== Excerpt ==
First, they run a dense warm-up stage where full attention still happens, but the indexer learns from the real attention distribution. Then they switch on the sparse top-k selection and fine-tune the whole thing with that sparsity pattern active. So the sparse system is trying to approximate where full attention would have gone. That is an architectural choice. And as such it comes with a catch. It is a pretraining commitment, not a retrofit. DSA depends on MLA and the whole way how that representation is structured. Unfortunately, that’s not something you can plumb in later.
Positional extensions are not magic
If compute and memory are under control, you still need the model to behave sensibly at longer positions. The two common names here are Position Interpolation and YaRN.
Position Interpolation is the straightforward instrument. If a model trained at 2K and you want 16K, you scale the position IDs down so the model still sees values in a familiar range. That works better than doing nothing, but you’re doing a trade-off here by compressing resolution. YaRN is a bit more careful. It treats various RoPE frequency components differently, which helps preserve local behaviour and stretches long-range coverage a bit more sensibly.
Neither of these are the answer you’re looking for…
You can give the model positional coverage, but if it has rarely spent real training time reasoning across long documents, that alone does not buy you robust long-context behaviour. You still need continued pretraining or serious long-context fine-tuning on the right data. So if someone tells you they solved long context just by changing a scaling factor, well, you know they are economical with the truth to say the least.
KV cache becomes its own problem
Imagine you solve the attention story well enough and then the KV cache still grows linearly with sequence length.

== Dataset entries ==
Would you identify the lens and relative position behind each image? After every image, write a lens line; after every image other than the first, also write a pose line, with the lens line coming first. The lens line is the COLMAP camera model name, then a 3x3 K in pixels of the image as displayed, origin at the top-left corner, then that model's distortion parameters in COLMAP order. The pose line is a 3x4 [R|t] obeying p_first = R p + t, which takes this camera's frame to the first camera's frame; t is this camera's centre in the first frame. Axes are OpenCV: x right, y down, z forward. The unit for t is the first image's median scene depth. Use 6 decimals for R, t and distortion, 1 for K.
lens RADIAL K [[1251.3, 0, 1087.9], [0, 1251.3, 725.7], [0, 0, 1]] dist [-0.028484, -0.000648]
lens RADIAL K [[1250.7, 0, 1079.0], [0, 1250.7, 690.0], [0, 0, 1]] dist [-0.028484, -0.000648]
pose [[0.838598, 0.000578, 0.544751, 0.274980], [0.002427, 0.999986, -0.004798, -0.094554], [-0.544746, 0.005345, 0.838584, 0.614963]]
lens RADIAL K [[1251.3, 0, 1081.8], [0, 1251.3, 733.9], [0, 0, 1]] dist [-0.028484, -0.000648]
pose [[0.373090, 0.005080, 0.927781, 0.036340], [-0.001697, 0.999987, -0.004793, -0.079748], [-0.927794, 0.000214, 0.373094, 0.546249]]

== Study questions ==
A: Print everything in the excerpt on long-context attention from "Neither of these" down to "say the least.", word for word.
B: Carry on the piece about extending language model context length from the point where it stops.

== Responses per task ==
A:
Neither of these are the answer you’re looking for…
You can give the model positional coverage, but if it has rarely spent real training time reasoning across long documents, that alone does not buy you robust long-context behaviour. You still need continued pretraining or serious long-context fine-tuning on the right data. So if someone tells you they solved long context just by changing a scaling factor, well, you know they are economical with the truth to say the least.

B:
At 128K across many layers, that hits you hard pretty quick. For production systems, you rely on things like GQA or MQA, KV quantisation, and often on cache eviction heuristics. They help you stretch it as far as possible, but they do not turn a short-context model into a truly long-context one.
There are other ways around the problem
The most practical one is not to force everything into context in the first place.
RAG is your good friend here. Retrieve the relevant chunks and feed those in. However, it comes with a trade-off too. You lose holistic reasoning over the entire document and start depending heavily on your retrieval layer. State space models are another direction. They replace attention with something that scales linearly by design. Interesting, promising, and definitely worth watching. Though they come with their own trade-off too. Fixed-size state means compression, and compression means loss in a precise recall of far-back detail. There is no such a thing as a free lunch. Prompt compression is the other pragmatic move. Take the input, drop what looks low-value, then send a smaller version to the model. Sometimes it can be useful, but it introduces a bit of extra hassle and complexity.
What you can do after a model is already trained
This is where many of us get it wrong.
If you have an existing model and want to extend context, your options are limited.
FlashAttention helps memory, not understanding.
KV compression helps budget, not range.
RAG helps many tasks, but changes the problem.
Naive position interpolation might buy you some headroom.
YaRN with a long-context fine-tuning can do something real.
But the strongest long-context systems made an architectural decision in the pre-training. It’s hard to get from short-context foundations to a superb 128K behaviour with a couple of fixes tried afterwards.
Saying this out loud does not win you many friends.
So where do we take it from here?
Meaningful long context is a pretraining decision.
The methods that work well require either architectural commitment, long-context data, or both. Anything done later on in the game can only help you get around the edges. So if you are designing a new model and long context matters, design for it right from the start.
Otherwise, be real about what is the art of the possible.